Ancona si mobilita per il porto
Ceriscioli incontra Delrio
Visita in mare stamattina per il presidente della Regione che il 14 luglio incontrerà il ministro dei Trasporti, per fare il punto sulle infrastrutture nelle Marche ma anche per parlare della legge di riordino dei porti
Il 14 luglio prossimo il presidente della Regione Luca Ceriscioli incontrerà il ministro dei Trasporti Graziano Delrio per fare il punto sulle infrastrutture nelle Marche ma anche per parlare della legge di riordino dei porti.

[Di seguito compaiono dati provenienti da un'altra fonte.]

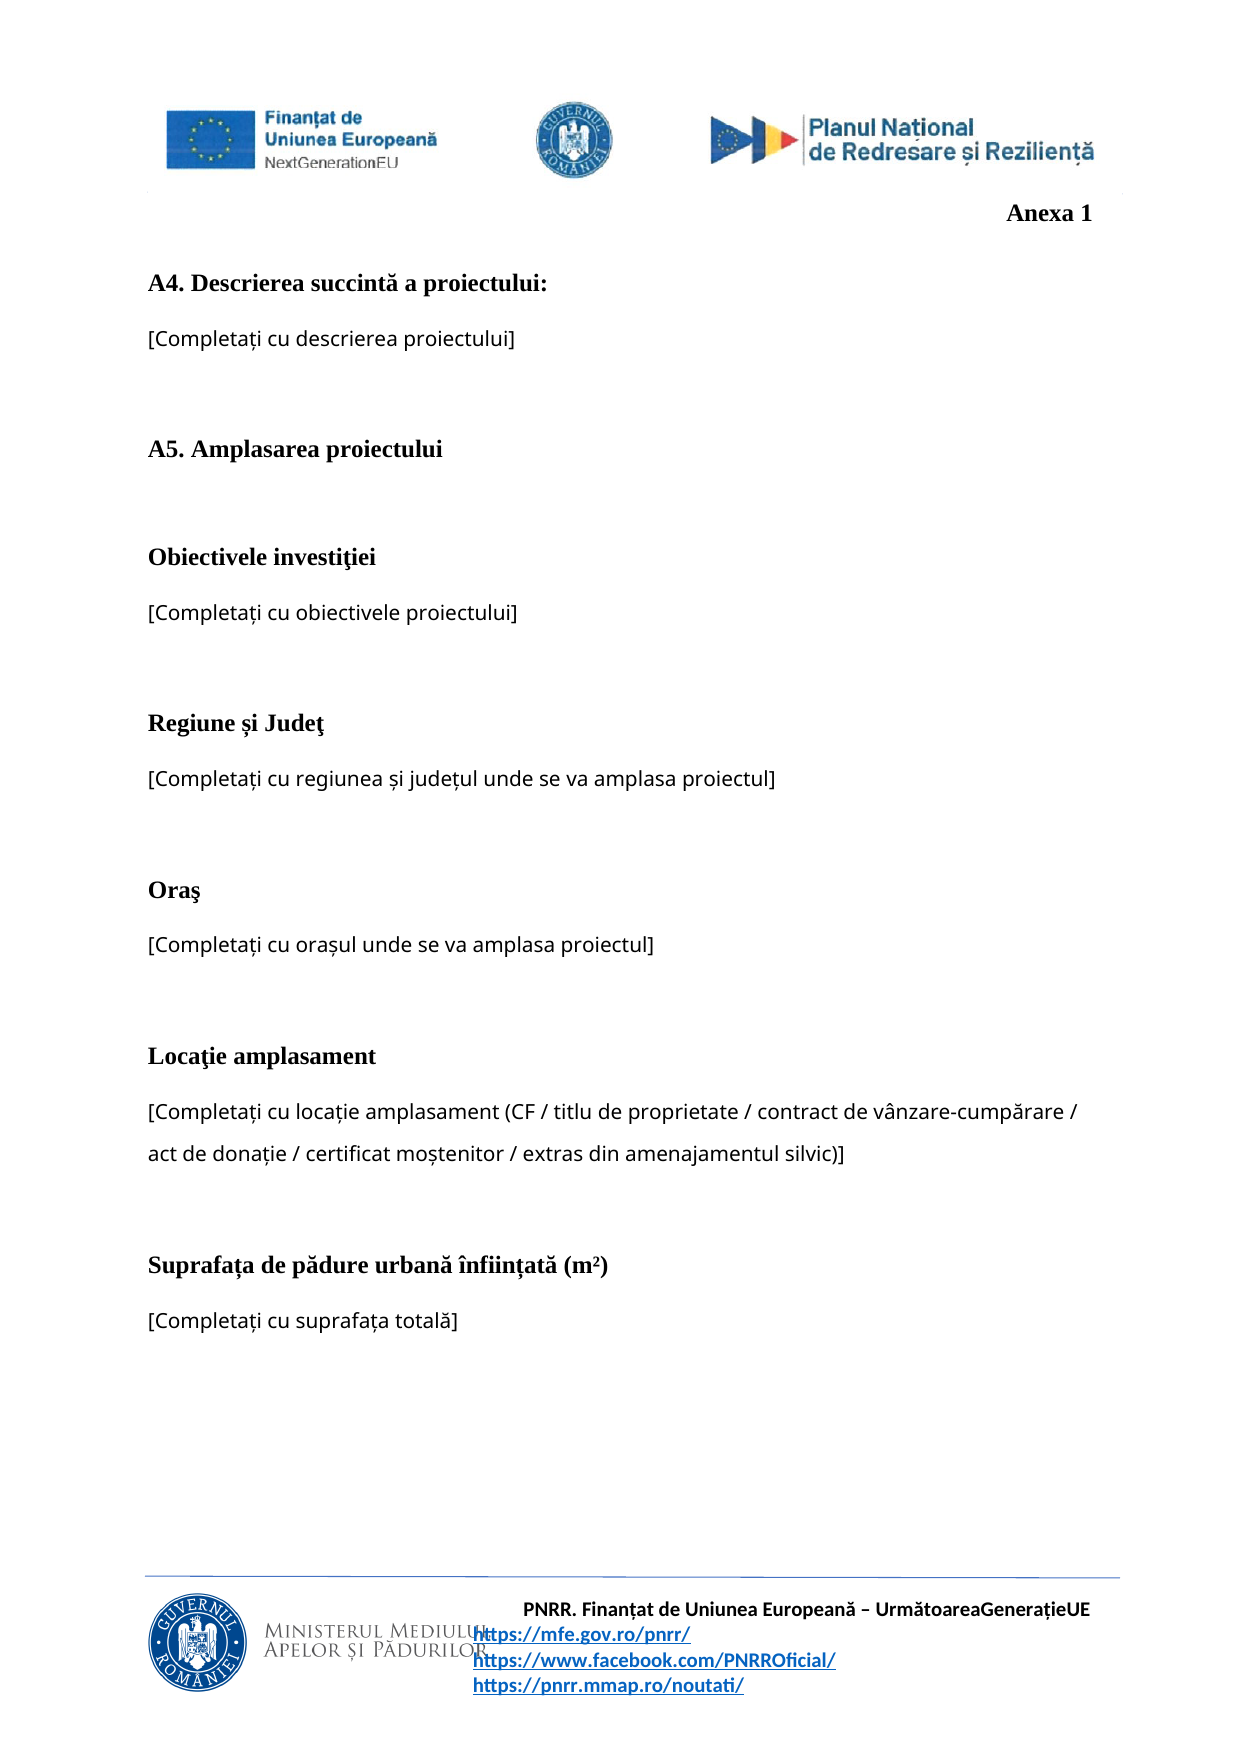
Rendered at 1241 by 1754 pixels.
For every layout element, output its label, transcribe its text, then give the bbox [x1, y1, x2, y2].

Regione Marche, Autorità portuale, Comune, parlamentari sostengono con forza l’autonomia della locale Authority, respingendo ipotesi di accorpamento con Ravenna. «E’ un errore – ha ribadito oggi Ceriscioli a margine di una visita guidata in mare sullo stato dei lavori di dragaggio alla nuova Banchina lineare e del molo sopraflutto – accorpare le due realtà che hanno forte capacità di rimanere autonome, si occupano di cose diverse e ci danno tante ragioni per dire che nel disegno è possibile mantenere questa autonomia su scala regionale».
«Le due comunità e i parlamentari – ha ricordato Ceriscioli -esprimono unanimemente questo concetto. E’ una buona sintonia che ci fa ben sperare per quello che ci aspetta: anziché lo scontro tra poveri, un accordo tra opportunità che tutti quanti vogliamo portare avanti».
Sulla stessa linea il comune di Ancona che, ha riferito il sindaco Valeria Mancinelli, riunirà il 10 luglio le forze sociali, di categoria per scrivere una lettera aperta e consegnarla, tramite Ceriscioli, al ministro nell’incontro programmato per il 14 luglio, a nome di tutte le realtà organizzate delle Marche. «Per dare forza – ha detto Mancinelli – al presidente di Regione nella prospettazione delle ragioni tutte di merito e relativa alla politica industriale dei porti: non ci sono motivazioni per per arrivare a una fusione tra Ancona e Ravenna che non ha un senso. Non c’è niente di difesa campanilistica o atteggiamento conservativo: non bisogna avere paura dei cambiamenti ma non tutti i cambiamenti proposti sono positiva».
«E’ stata una reazione talmente forte condivisa e collettiva – ha chiosato il presidente dell’Authority Rodolfo Giampieri riferendosi all’opposizione all’ipotesi di acorpamento Ancona-Ravenna – che ha sortito un effetto immediato: il documento del Consiglio dei ministri non prevede né il numero di Autorità né quali sono e lascia aperto lo spazio. Il caso Ancona ha trovato immediata condivisione: una regione che sta risentendo della crisi più che nel resto d’Italia, non può nè perdere, né diluire in interessi generali nè sacrificare, né marginalizzare una struttura che vuol dire sviluppo». Anche il consiglio comunale di Ancona, ha riferito il presidente Marcello Milani, ha fatto pervenire al presidente del consiglio Matteo Renzi e alle più alte cariche istituzionali la deliberazione presa all’unanimità il 10 giugno scorso a sostegno dell’autonomia del porto di Ancona.